Published online by Cambridge University Press: 05 September 2012
Should we view the disaggregation of citizenship and the end of the unitary model with dismay? Are these developments indicators of the “devaluation” of citizenship, a trend toward “lean citizenship” (Thaa 2001), insofar as one no longer need be a citizen to have access to some coveted social rights? Or are these developments indicators of a new sense of global justice and harbingers of new modalities of political agency, heralding perhaps cosmopolitan citizenship?

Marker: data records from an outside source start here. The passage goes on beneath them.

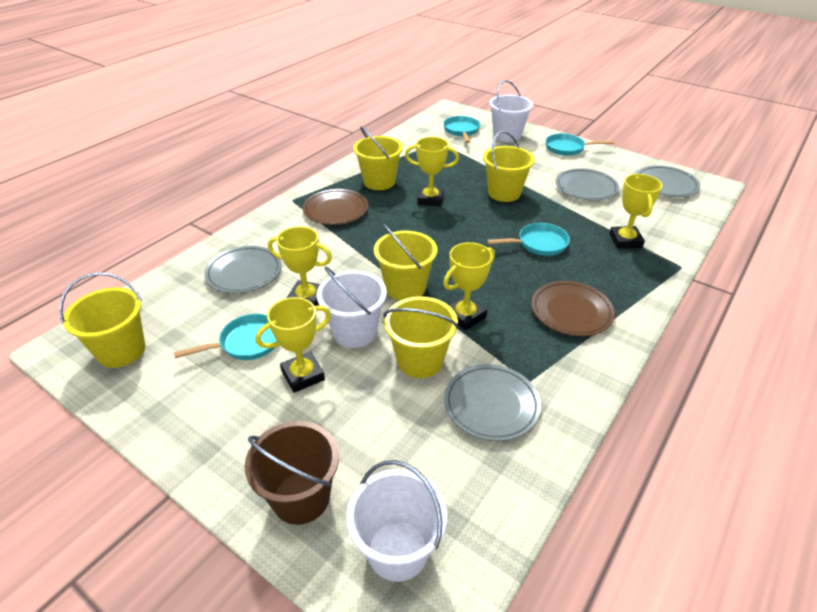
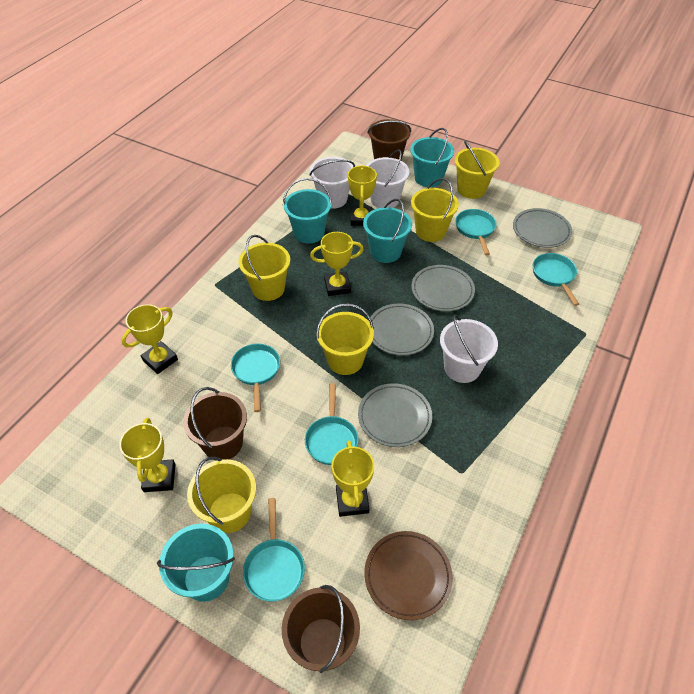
brown bucket: 1 -> 3
brown plate: 2 -> 1
turquoise bucket: 0 -> 4
turquoise pan: 4 -> 5

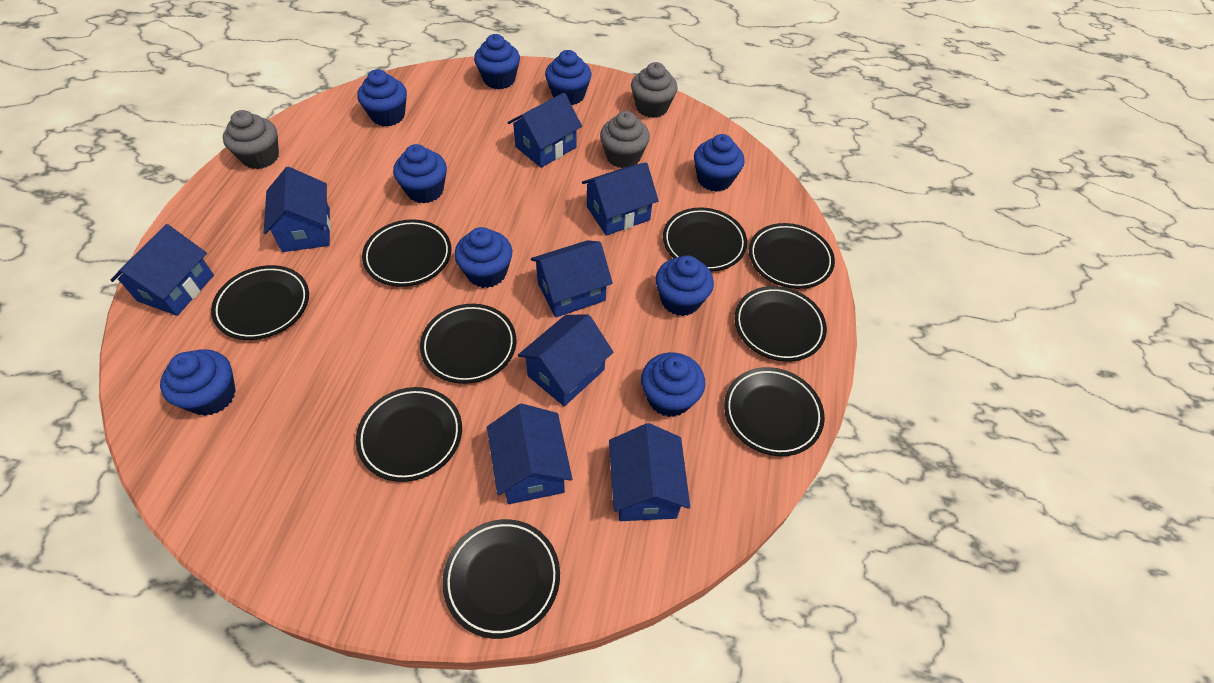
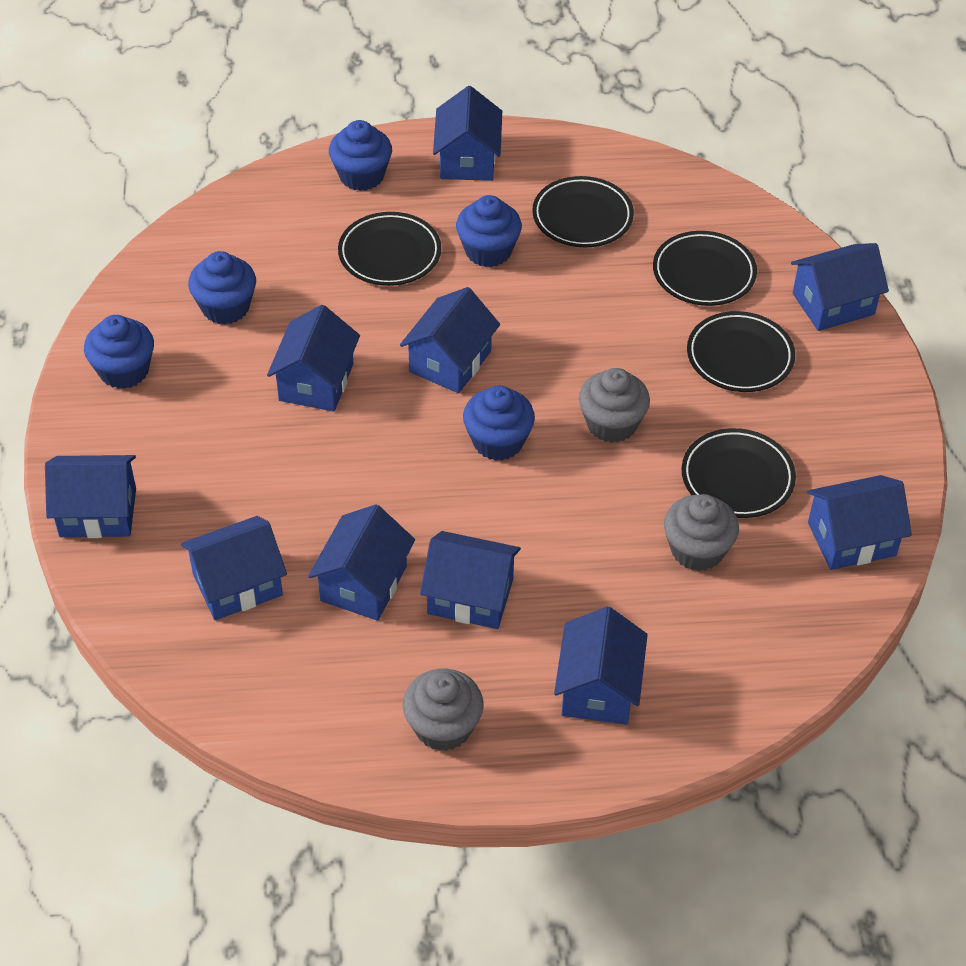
black plate: 9 -> 5
blue cupcake: 9 -> 5
blue house: 8 -> 10

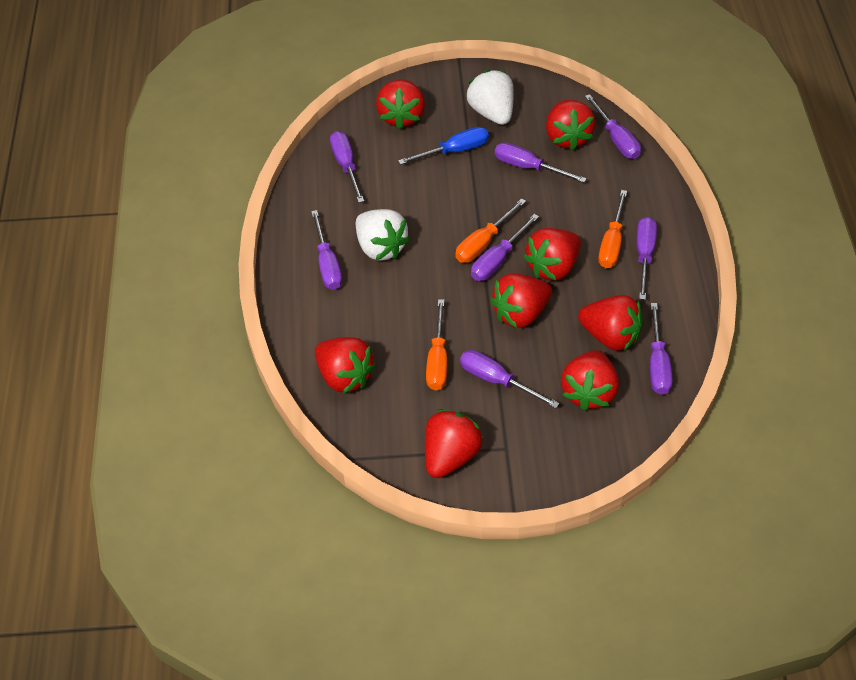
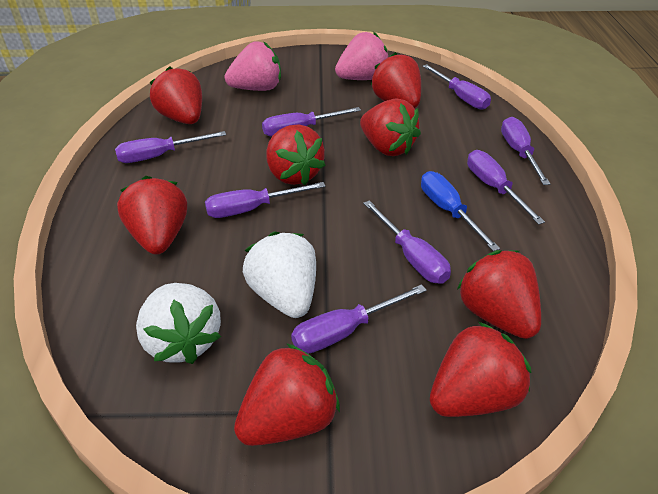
orange screwdriver: 3 -> 0
pink strawberry: 0 -> 2

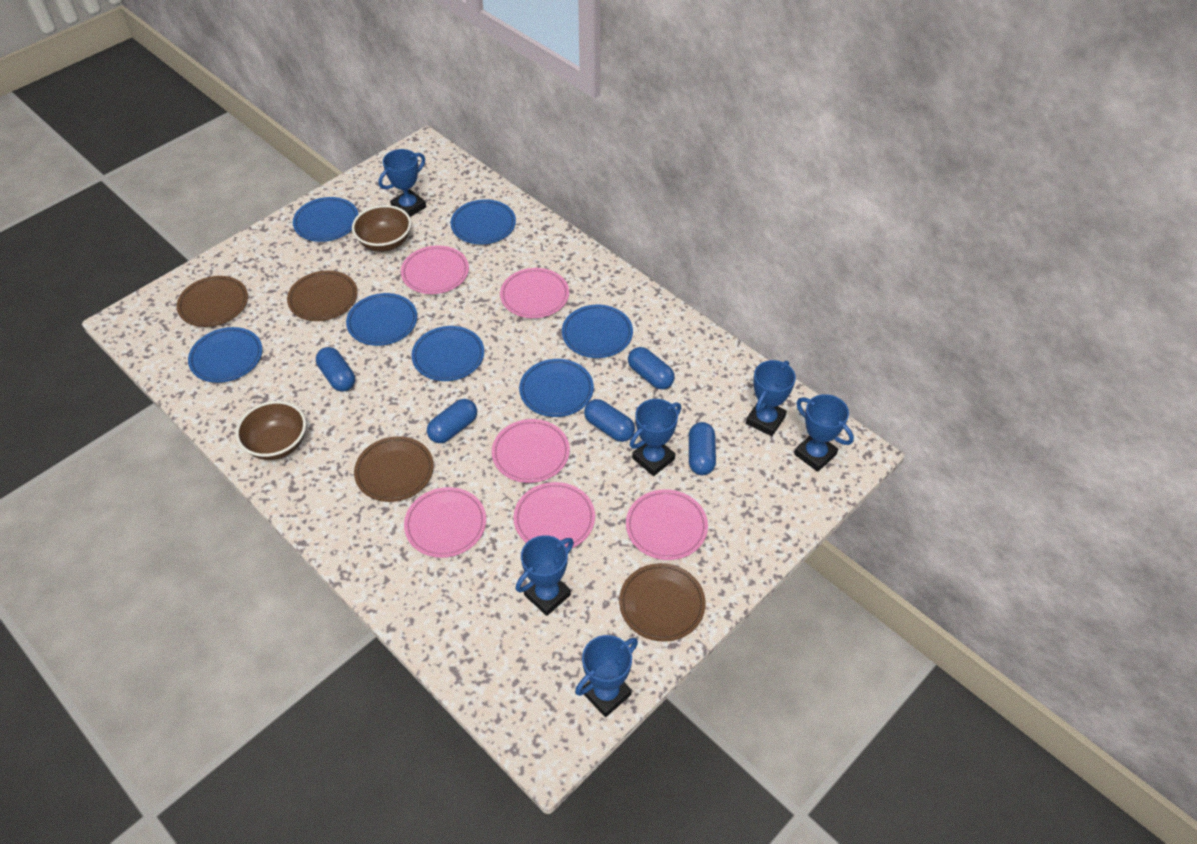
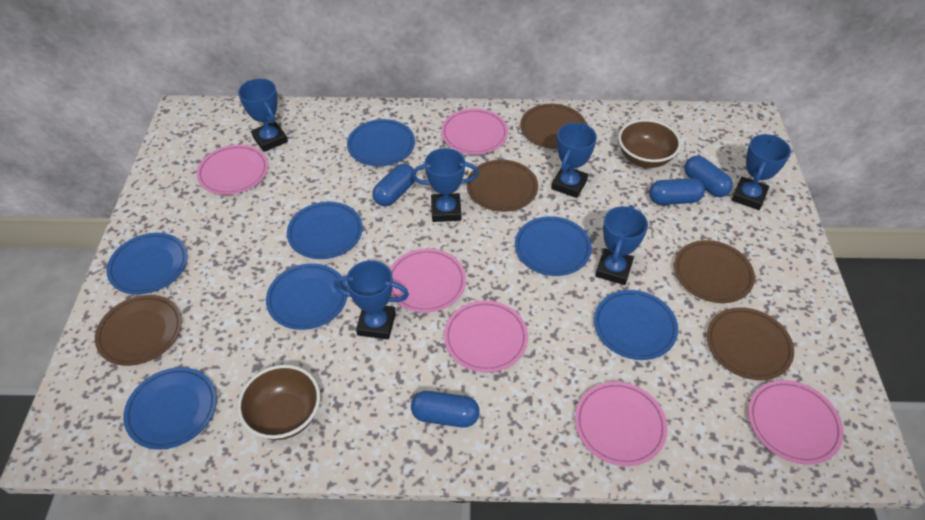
blue capsule: 5 -> 4
brown plate: 4 -> 5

This chapter begins by examining the ambivalences of disaggregated citizenship. Returning to the paradox of democratic legitimacy outlined in chapter 1, I argue that democratic rule has been based on various constitutive illusions such as the homogeneity of the people and territorial self-sufficiency. The challenge today is to reconfigure democratic voice without resorting to these illusions. To concretize what such a reconfiguration of democratic voice may entail, I discuss three cases of “jurisgenerative politics” in which challenges arising in interpreting “the rights of others” initiate self-reflexive transformations on the part of the polity involved.
The ambivalent potential of disaggregated citizenship
The European Union reproduces at the supranational level the internal tensions that have accompanied the birth of modern nation-states, while also showing their evolution along a different path. The modern nation-state fused together the culturally homogenizing and identitarian understandings of the citizenry with more democratic and pluralist variants, through processes of contestation, struggle, and cooperation as well as cooptation.